Problem to work on ▸ From the records below, count the lines containing the word "font" and give only that number.

Data provided ▸
►

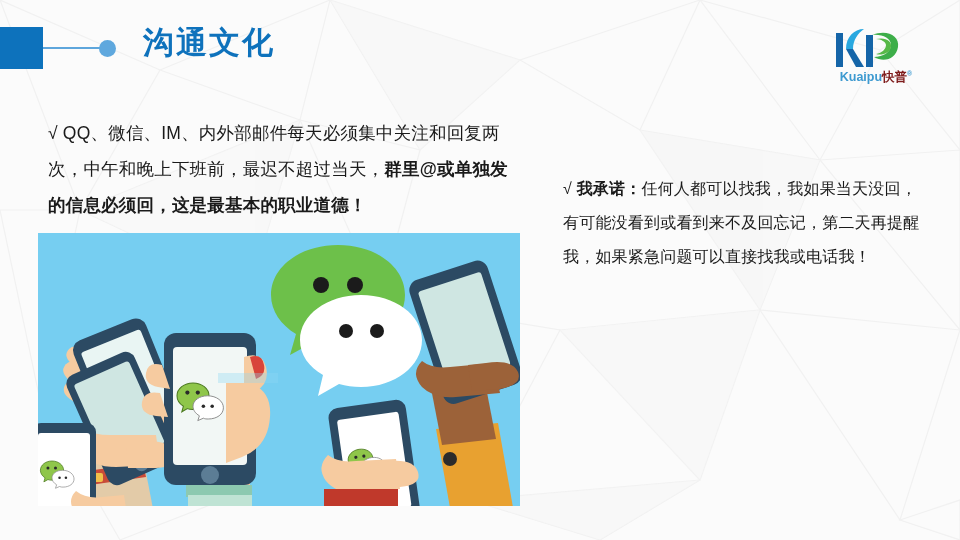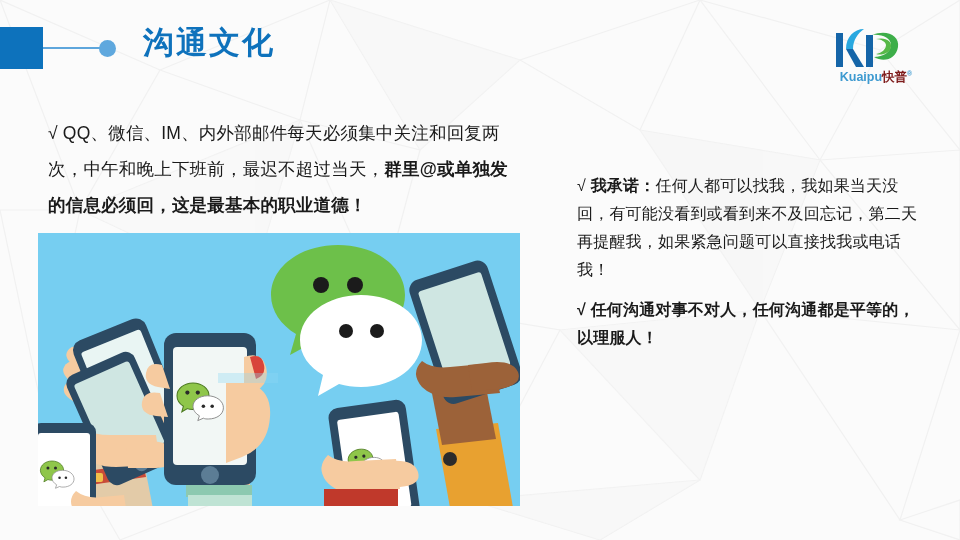--- a/index.html
+++ b/index.html
@@ -65,8 +65,8 @@
     position:absolute;left:563px;top:172px;width:360px;
   }
   .r-para{
-    font-size:16px;line-height:28px;letter-spacing:0.2px;
-    margin:0 0 12px 14px;
+    font-size:16px;line-height:34px;letter-spacing:0.2px;
+    margin:0 0 12px 0;
   }
   .r-para.tight{margin-bottom:10px;}
   .r-para b{font-weight:bold;}

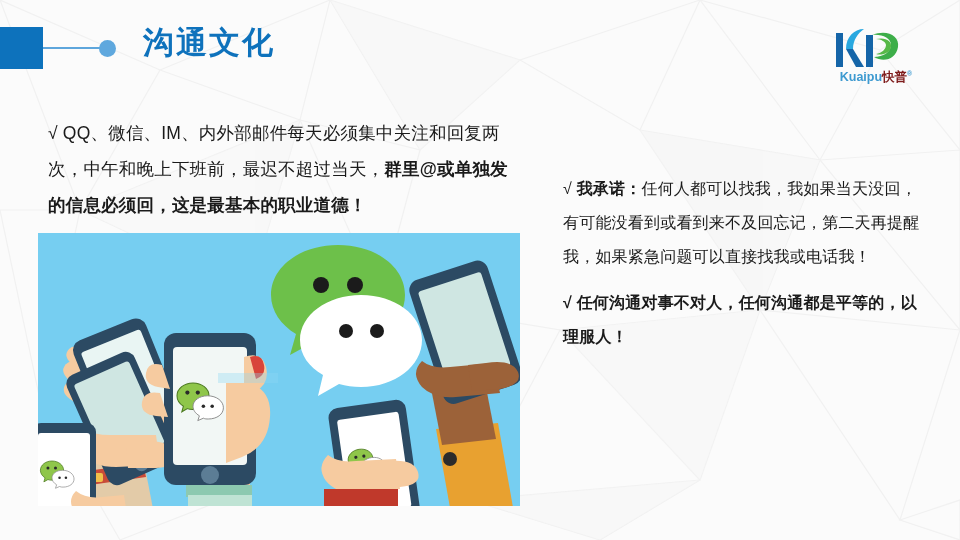--- a/index.html
+++ b/index.html
@@ -145,8 +145,6 @@
     <p class="txt r-para"><span class="mark">√</span>
       <b>我承诺：</b><span>任何人都可以找我，我如果当天没回，有可能没看到或看到来不及回忘记，第二天再提醒我，如果紧急问题可以直接找我或电话我！</span></p>
 
-    <p class="txt r-para allbold tight"><span>√</span>
-      <span>任何沟通对事不对人，任何沟通都是平等的，以理服人！</span></p>
 
   </div>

◄

Exercise answer ▸ 3